Ryan McNamara: It’s been such an odd thing because I keep thinking, “OK I have nothing planned for winter; I have nothing planned for spring; I have nothing planned for summer,” and then the next day I get an email asking me to participate in something that changes the essence of my life for the next few months. I like assignments. I like when there’s a situation to deal with.
MK: Some people want total control, whereas you’re into collaboration, precisely because you don’t know what’s going to happen.
RM: Well, I want to experience the performance as well.
MK: I used to think of you as mostly a video maker. I wonder whether the onset of this productive period relates to you becoming more of a performer.
RM: I used to make more of what I call ‘under-the-bed’ art — art that you make just because you want to, when no one’s asking you to be in a show or anything like that. Video can be ‘under the bed’ art. Performance really can’t. You need an opportunity. Someone else has to come. It’s inherently collaborative.
MK: I think that having more opportunities has allowed you to make work that features a degree of uncertainty, which is really central to your work. Generally, if you’re going to pitch something, you have to say: “This is my idea that’s gonna rule.” But you can’t really do that kind of pitch when you’re not sure if, say, the “Whitney Houston Biennial” is going to ‘succeed.’ So I think someone asking you to do something gives you a certain confidence to fail — a confidence to not know what you’re doing, which is one of the strongest parts of your work.

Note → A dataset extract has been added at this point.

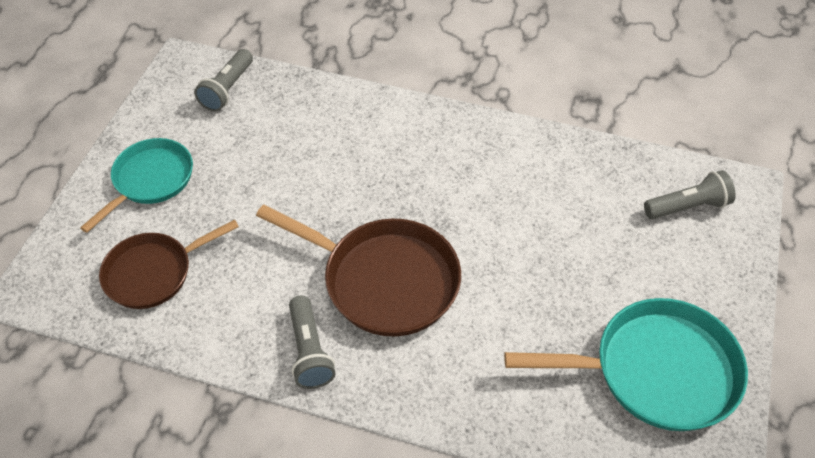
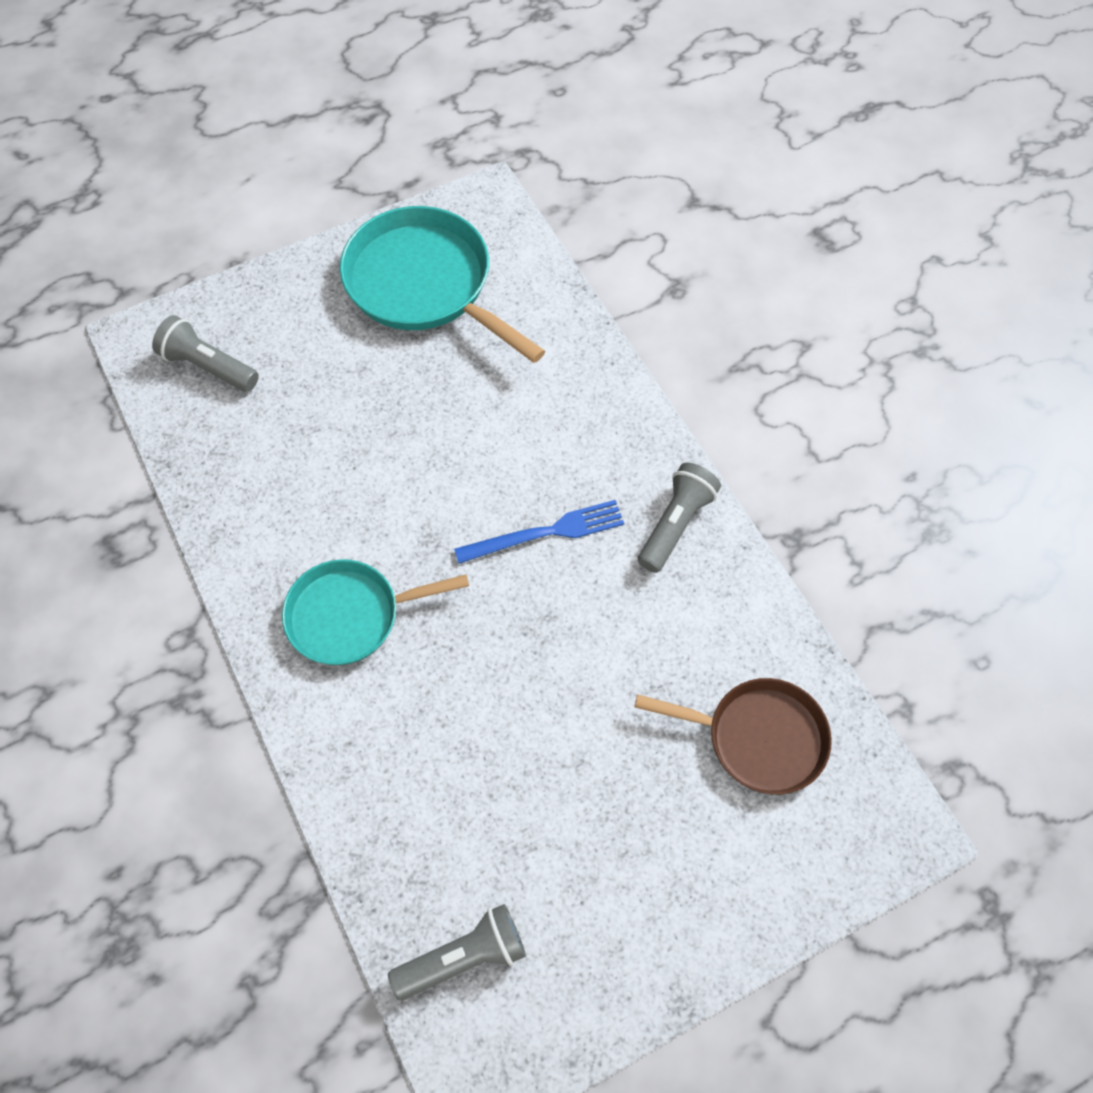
camera: 135 degrees left, 10 degrees up
turquoise pan [80,138,193,233] -> turquoise pan moved to [282,559,469,665]
brown pan [256,204,461,337] -> blue fork [454,500,624,564]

RM: Not knowing the outcome has become a drug — I sort of need it now. There’s always a risk, like I’m doing a dare.
MK: Yes, and that risk — that yielding of control — translates to the viewer. It generates your work, but it’s not just your drug: It also gives your audience the confidence to fail, to let go.
RM: I agree, and it makes me able to take more risks as I go. When people started asking me to do projects I’d think, “Here’s my one chance to do something good, so I better cram it all in.” Now I realize that I will be doing this in some form for the rest of my life, so a particular project isn’t my only shot, and I can relax. I don’t think I could have done “Make Ryan a Dancer” at MoMA P.S.1 two years ago. I would have questioned the lack of the artist’s hand. This piece is barely anything — it’s me learning how to dance. In the past I would have thought I needed to make a set and costumes. It’s been a process becoming comfortable with that aspect of my work. It took a lot of breaking down. I still get nervous about it though. I think, “Really? That’s all my piece is? Isn’t there more?”